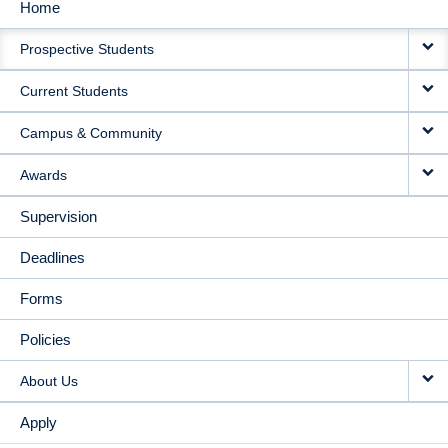
Home
MAIN
Prospective Students
NAVIGATION
Current Students
Campus & Community
Awards
Supervision
Deadlines
Forms
Policies
About Us
Apply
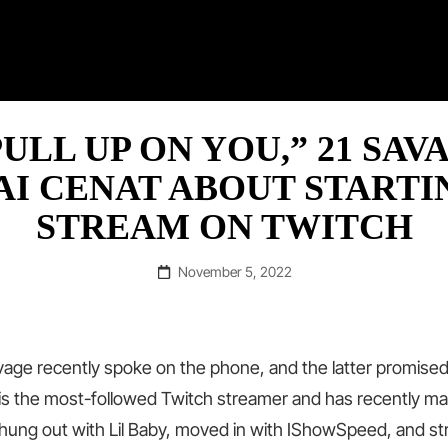
RAP ©
ULL UP ON YOU,” 21 SAV
AI CENAT ABOUT STARTI
STREAM ON TWITCH
Posted
November 5, 2022
on
vage recently spoke on the phone, and the latter promised
 is the most-followed Twitch streamer and has recently 
hung out with Lil Baby, moved in with IShowSpeed, and s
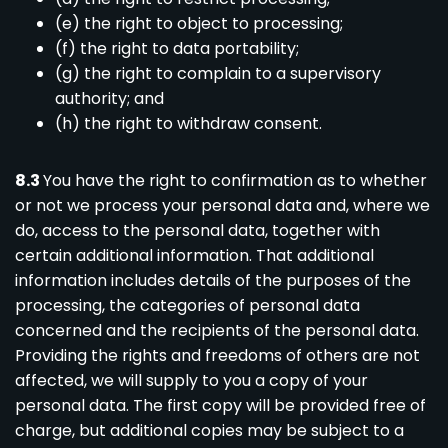
(e) the right to object to processing;
(f) the right to data portability;
(g) the right to complain to a supervisory
authority; and
(h) the right to withdraw consent.
8.3
You have the right to confirmation as to whether
or not we process your personal data and, where we
do, access to the personal data, together with
certain additional information. That additional
information includes details of the purposes of the
processing, the categories of personal data
concerned and the recipients of the personal data.
Providing the rights and freedoms of others are not
affected, we will supply to you a copy of your
personal data. The first copy will be provided free of
charge, but additional copies may be subject to a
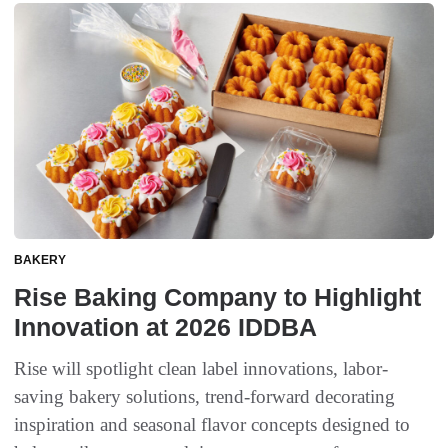
BAKERY
Rise Baking Company to Highlight
Innovation at 2026 IDDBA
Rise will spotlight clean label innovations, labor-
saving bakery solutions, trend-forward decorating
inspiration and seasonal flavor concepts designed to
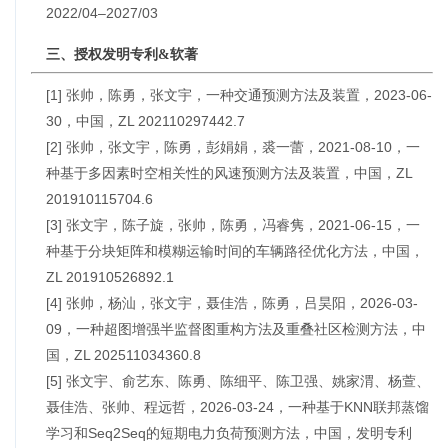
2022/04–2027/03
三、授权发明专利&软著
[1] 张帅，陈勇，张文宇，一种交通预测方法及装置，2023-06-
30，中国，ZL 202110297442.7
[2] 张帅，张文宇，陈勇，彭娟娟，裘一蕾，2021-08-10，一
种基于多因素时空相关性的风速预测方法及装置，中国，ZL
201910115704.6
[3] 张文宇，陈子旋，张帅，陈勇，冯睿隽，2021-06-15，一
种基于分块矩阵和模糊运输时间的车辆路径优化方法，中国，
ZL 201910526892.1
[4] 张帅，杨汕，张文宇，聂佳浩，陈勇，吕昊阳，2026-03-
09，一种超图增强半监督图重构方法及重叠社区检测方法，中
国，ZL 202511034360.8
[5] 张文宇、俞艺东、陈勇、陈细平、陈卫强、姚家渭、杨萱、
聂佳浩、张帅、程远哲，2026-03-24，一种基于KNN联邦蒸馏
学习和Seq2Seq的短期电力负荷预测方法，中国，发明专利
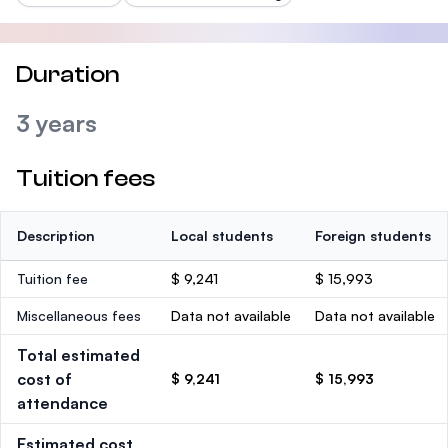
Duration
3 years
Tuition fees
Description
Local students
Foreign students
Tuition fee
$ 9,241
$ 15,993
Miscellaneous fees
Data not available
Data not available
Total estimated
cost of
$ 9,241
$ 15,993
attendance
Estimated cost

----------

### What the exercise asks
Copy all of the listing word for word, minus the images.

### Your response
Home
MAIN
Prospective Students
NAVIGATION
Current Students
Campus & Community
Awards
Supervision
Deadlines
Forms
Policies
About Us
Apply
RAP ©
ULL UP ON YOU,” 21 SAV
AI CENAT ABOUT STARTI
STREAM ON TWITCH
Posted
November 5, 2022
on
vage recently spoke on the phone, and the latter promised
 is the most-followed Twitch streamer and has recently 
hung out with Lil Baby, moved in with IShowSpeed, and s
(e) the right to object to processing;
(f) the right to data portability;
(g) the right to complain to a supervisory
authority; and
(h) the right to withdraw consent.
8.3
You have the right to confirmation as to whether
or not we process your personal data and, where we
do, access to the personal data, together with
certain additional information. That additional
information includes details of the purposes of the
processing, the categories of personal data
concerned and the recipients of the personal data.
Providing the rights and freedoms of others are not
affected, we will supply to you a copy of your
personal data. The first copy will be provided free of
charge, but additional copies may be subject to a
BAKERY
Rise Baking Company to Highlight
Innovation at 2026 IDDBA
Rise will spotlight clean label innovations, labor-
saving bakery solutions, trend-forward decorating
inspiration and seasonal flavor concepts designed to
2022/04–2027/03
三、授权发明专利&软著
[1] 张帅，陈勇，张文宇，一种交通预测方法及装置，2023-06-
30，中国，ZL 202110297442.7
[2] 张帅，张文宇，陈勇，彭娟娟，裘一蕾，2021-08-10，一
种基于多因素时空相关性的风速预测方法及装置，中国，ZL
201910115704.6
[3] 张文宇，陈子旋，张帅，陈勇，冯睿隽，2021-06-15，一
种基于分块矩阵和模糊运输时间的车辆路径优化方法，中国，
ZL 201910526892.1
[4] 张帅，杨汕，张文宇，聂佳浩，陈勇，吕昊阳，2026-03-
09，一种超图增强半监督图重构方法及重叠社区检测方法，中
国，ZL 202511034360.8
[5] 张文宇、俞艺东、陈勇、陈细平、陈卫强、姚家渭、杨萱、
聂佳浩、张帅、程远哲，2026-03-24，一种基于KNN联邦蒸馏
学习和Seq2Seq的短期电力负荷预测方法，中国，发明专利
Duration
3 years
Tuition fees
Description
Local students
Foreign students
Tuition fee
$ 9,241
$ 15,993
Miscellaneous fees
Data not available
Data not available
Total estimated
cost of
$ 9,241
$ 15,993
attendance
Estimated cost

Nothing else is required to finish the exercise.